ICAMS / Interdisciplinary Centre for Advanced Materials Simulation


Probing mechanical properties of nanostructured materials via large scale molecular dynamics simulations

Date: 05.07.2010
Place: UHW 11/1102
11:00 a.m.

Huajian Gao, Brown University, Providence, USA

The rapid development of synthesis and characterization of nanostructured materials as well as unprecedented computational power have brought forth a new era of materials research in which experiments, simulation and modeling are performed side by side to probe the unique mechanical properties of nanoscale materials. In this talk, I will discuss our recent study of dislocation nucleation governed softening and maximum strength in nano-twinned metals [1]. In conventional metals, there is plenty of space for dislocations to multiply so that the strength of material is controlled by dislocations interaction with grain boundaries (Hall-Petch strengthening) and other obstacles. For nanostructured materials, in contrast, multiplication and motion of dislocations are severely confined by the nano-scale geometries so that continued plasticity can be expected to be source-controlled. Nano-grained polycrystalline materials were found to be very strong but brittle, owing to the fact that both nucleation and motion of dislocations are effectively suppressed by the nano-scale crystallites. We report a dislocation source controlled mechanism in the newly-developed nano-twinned metals in which there are plenty of dislocation nucleation sites while dislocation motion is not confined. We show that dislocation nucleation plays the governing role in the strength of such materials, resulting in their softening below a critical twin thickness. Ultra-large-scale molecular dynamics simulations and a kinetic theory of dislocation nucleation in nano-twinned metals show that there exists a transition in deformation mechanism, which occurs at a critical twin boundary spacing where the strength is maximized, from the classical Hall-Petch type of strengthening due to dislocation pile-up and cutting through twin planes to a dislocation nucleation governed softening mechanism with nucleation and motion of partial dislocations parallel to the twin planes (twin boundary migration). The simulations indicate that the critical twin boundary spacing for the onset of softening in nano-twinned Cu and the maximum strength depend on the grain size: the smaller the grain size, the smaller the critical twin spacing, and the higher the maximal strength of the material.

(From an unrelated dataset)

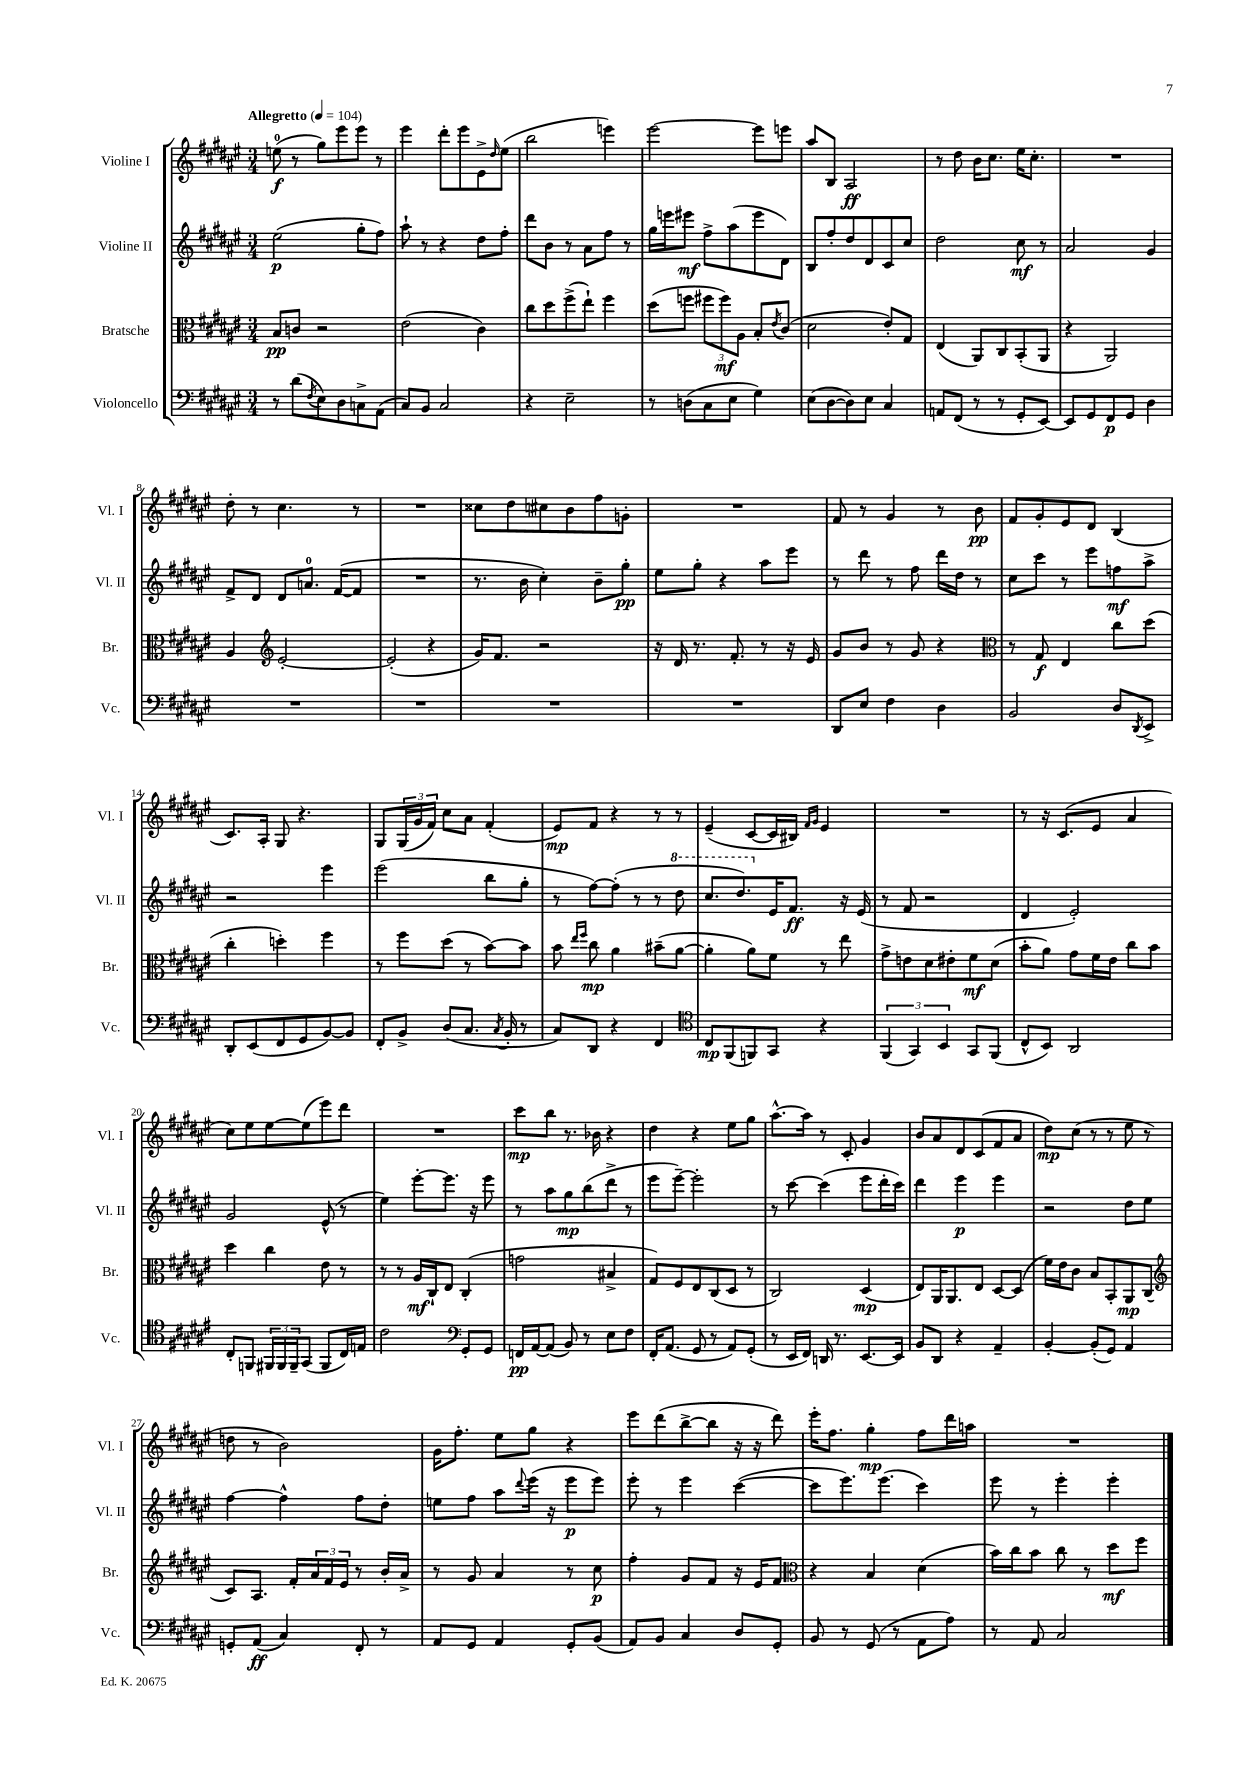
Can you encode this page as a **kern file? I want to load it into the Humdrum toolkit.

Should time permit, I will also discuss a number of other related projects in my research group, including plastic strain recoveries [2] and early Baushinger effect [3] in free standing nanocrystalline films with grain sizes on the order of 50 nm.

[1] X. Li, Y. Wei, L. Lu, K. Lu and H. Gao, 2010, ”Dislocation Nucleation Governed Softening and Maximum Strength in Nanotwinned Metals,” Nature, Vol. 464, pp. 877-881..

[2] X. Li, Y. Wei, W. Yang and H. Gao, ”Competing Grain-Boundary-and Dislocation-Mediated Mechanisms in Plastic Strain Recovery in Nanocrystalline Aluminum,” 2009, Proceedings of the National Academy of Sciences of USA, Vol. 106 (38), pp. 16108-16113.

[3] J. Rajagopalan, X. Li, M. T. A. Saif and H. Gao, ”Microstructural Heterogeneity can Strongly Influence the Deformation Behavior of Nanocrystalline Metals,” work under submission.

The seminar takes place on Monday, 5th of July, at 11:00 a.m. in the ICAMS Seminar room UHW 11/1102, Stiepeler Straße 129.